# I have an opportunity to get a full size grizzly lathe does it make sense



## North (Jan 18, 2013)

I have a 18 inch sand-flee drum sander that someone wants to trade me for a full size Grizzly Lathe. I had been thinking of getting into pen turning and possibly smaller bowls. I was thinking of buying the harbor freight 6 speed mini lathe but on the surface this Grizzly seems like it could be a good deal. Space is always at a premium in my shop but I could make the bigger lathe work.

Some advise from people who know far more than me would be appreciated.


----------



## kdc68 (Mar 2, 2012)

I'm a novice when it comes to lathes, so I would be no help. But I do have a sugestion … if you update your question by specifing what Grizzly lathe and/or photos…the LJ folks might be able to better answer this question


----------



## stefang (Apr 9, 2009)

It all depends on what you want to turn. Bigger lathes can turn bigger diameter things and longer things. A bigger lathe will also have a lot more power which you will definitely notice even at low speeds. The negative is the space it takes up. If you could try both types out, the experience might make it easier to decide. Another consideration is that as you learn to use a tool properly you will likely want to use it more and find more challenging projects to do. The mini lathe doesn't have that much growth potential, but they are nice for small projects.


----------



## North (Jan 18, 2013)

I have added photos of the Lathe and what is comes with


----------



## Wildwood (Jul 22, 2012)

How handy are you at repairing a wood lathe. Grizzly lathes either work great or just eat parts. Cabinet on the lathe shown needs help, noise not uncommon. You can weigh down cabinet with sand bags. Spindle threads 1" x 12 TPI not common today but can still buy accessories. One showing an older model there has been slight design change to on off switch.
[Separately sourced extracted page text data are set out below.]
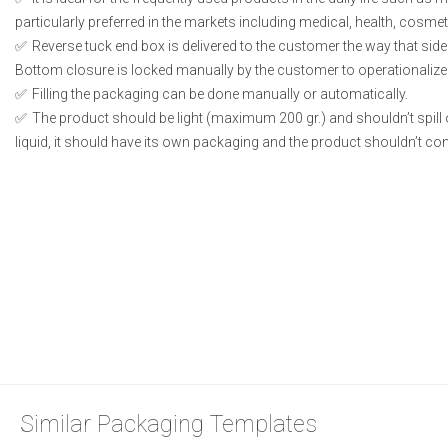
particularly preferred in the markets including medical, health, cosme
Reverse tuck end box is delivered to the customer the way that side
Bottom closure is locked manually by the customer to operationalize
Filling the packaging can be done manually or automatically.
The product should be light (maximum 200 gr.) and shouldn’t spill or
liquid, it should have its own packaging and the product shouldn’t conta
Similar Packaging Templates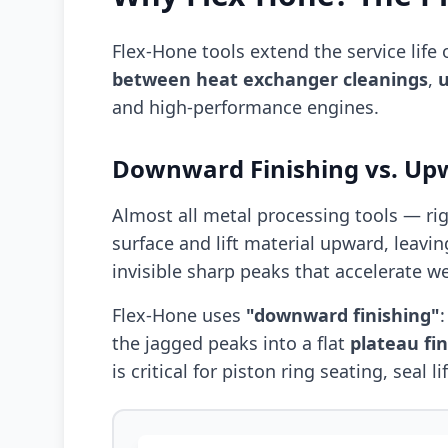
Flex-Hone tools extend the service lif
between heat exchanger cleanings
,
u
and high-performance engines.
Downward Finishing vs. Up
Almost all metal processing tools — ri
surface and lift material upward, leavin
invisible sharp peaks that accelerate w
Flex-Hone uses
"downward finishing"
the jagged peaks into a flat
plateau fin
is critical for piston ring seating, seal 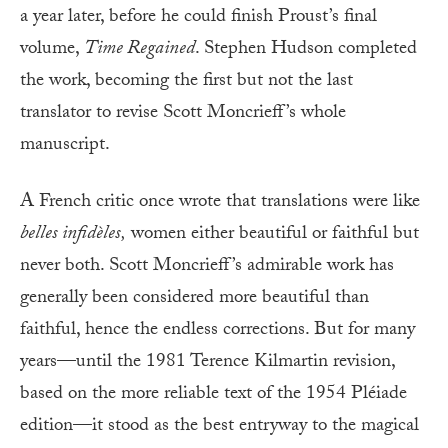
a year later, before he could finish Proust’s final
volume,
Time Regained
. Stephen Hudson completed
the work, becoming the first but not the last
translator to revise Scott Moncrieff’s whole
manuscript.
A French critic once wrote that translations were like
belles infidèles,
women either beautiful or faithful but
never both. Scott Moncrieff’s admirable work has
generally been considered more beautiful than
faithful, hence the endless corrections. But for many
years—until the 1981 Terence Kilmartin revision,
based on the more reliable text of the 1954 Pléiade
edition—it stood as the best entryway to the magical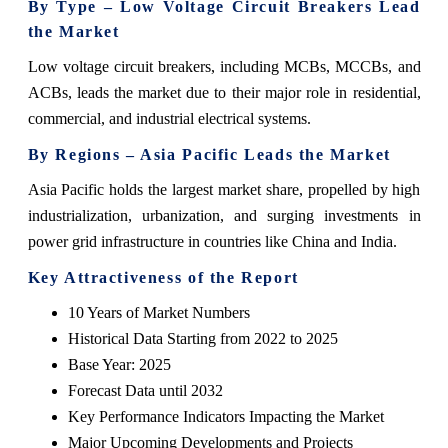
By Type – Low Voltage Circuit Breakers Lead
the Market
Low voltage circuit breakers, including MCBs, MCCBs, and
ACBs, leads the market due to their major role in residential,
commercial, and industrial electrical systems.
By Regions – Asia Pacific Leads the Market
Asia Pacific holds the largest market share, propelled by high
industrialization, urbanization, and surging investments in
power grid infrastructure in countries like China and India.
Key Attractiveness of the Report
10 Years of Market Numbers
Historical Data Starting from 2022 to 2025
Base Year: 2025
Forecast Data until 2032
Key Performance Indicators Impacting the Market
Major Upcoming Developments and Projects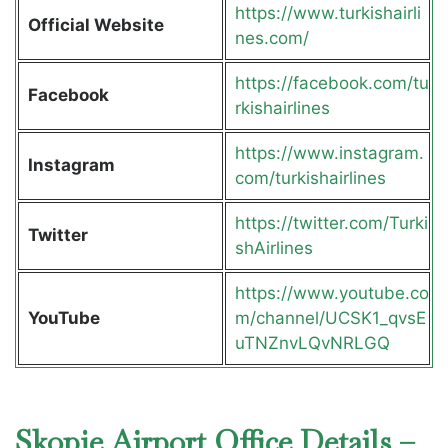
https://www.turkishairli
Official Website
nes.com/
https://facebook.com/tu
Facebook
rkishairlines
https://www.instagram.
Instagram
com/turkishairlines
https://twitter.com/Turki
Twitter
shAirlines
https://www.youtube.co
YouTube
m/channel/UCSK1_qvsE
uTNZnvLQvNRLGQ
Skopje Airport Office Details –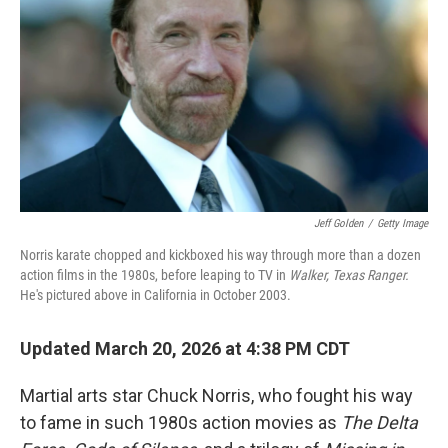
Jeff Golden
/
Getty Image
Norris karate chopped and kickboxed his way through more than a dozen
action films in the 1980s, before leaping to TV in
Walker, Texas Ranger.
He's pictured above in California in October 2003.
Updated March 20, 2026 at 4:38 PM CDT
Martial arts star Chuck Norris, who fought his way
to fame in such 1980s action movies as
The
Delta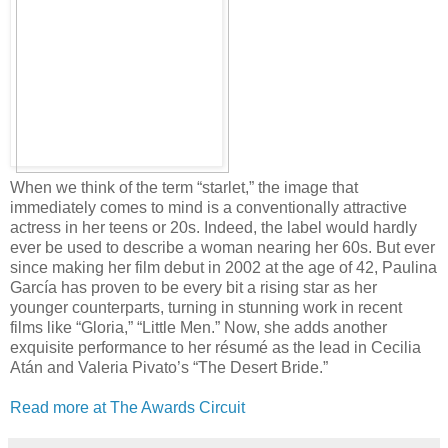
When we think of the term “starlet,” the image that
immediately comes to mind is a conventionally attractive
actress in her teens or 20s. Indeed, the label would hardly
ever be used to describe a woman nearing her 60s. But ever
since making her film debut in 2002 at the age of 42, Paulina
García has proven to be every bit a rising star as her
younger counterparts, turning in stunning work in recent
films like “Gloria,” “Little Men.” Now, she adds another
exquisite performance to her résumé as the lead in Cecilia
Atán and Valeria Pivato’s “The Desert Bride.”
Read more at The Awards Circuit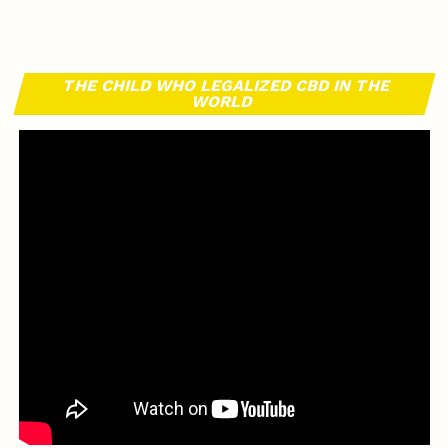
THE CHILD WHO LEGALIZED CBD IN THE
WORLD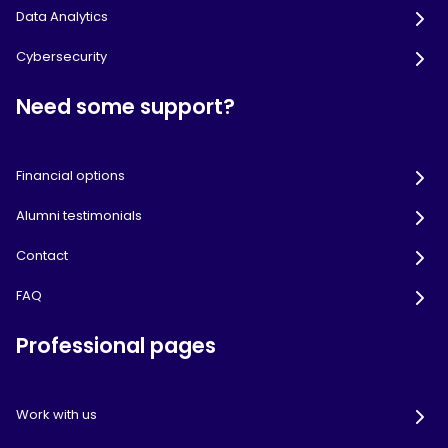
Data Analytics
Cybersecurity
Need some support?
Financial options
Alumni testimonials
Contact
FAQ
Professional pages
Work with us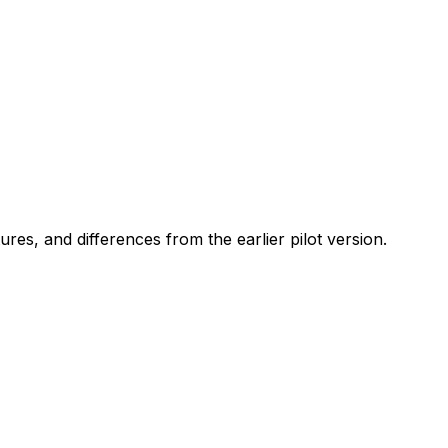
res, and differences from the earlier pilot version.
This lathe has a history you can read reviews online if look for Grizzly G1495.


----------



## stefang (Apr 9, 2009)

It's condition is important. If you don't have the experience to judge it yourself and nobody knowledgeable to help you do that, it can be a risky purchase. Maybe not so dumb to begin with the mini lathe. At least you will have a lathe that works well and gets you started.


----------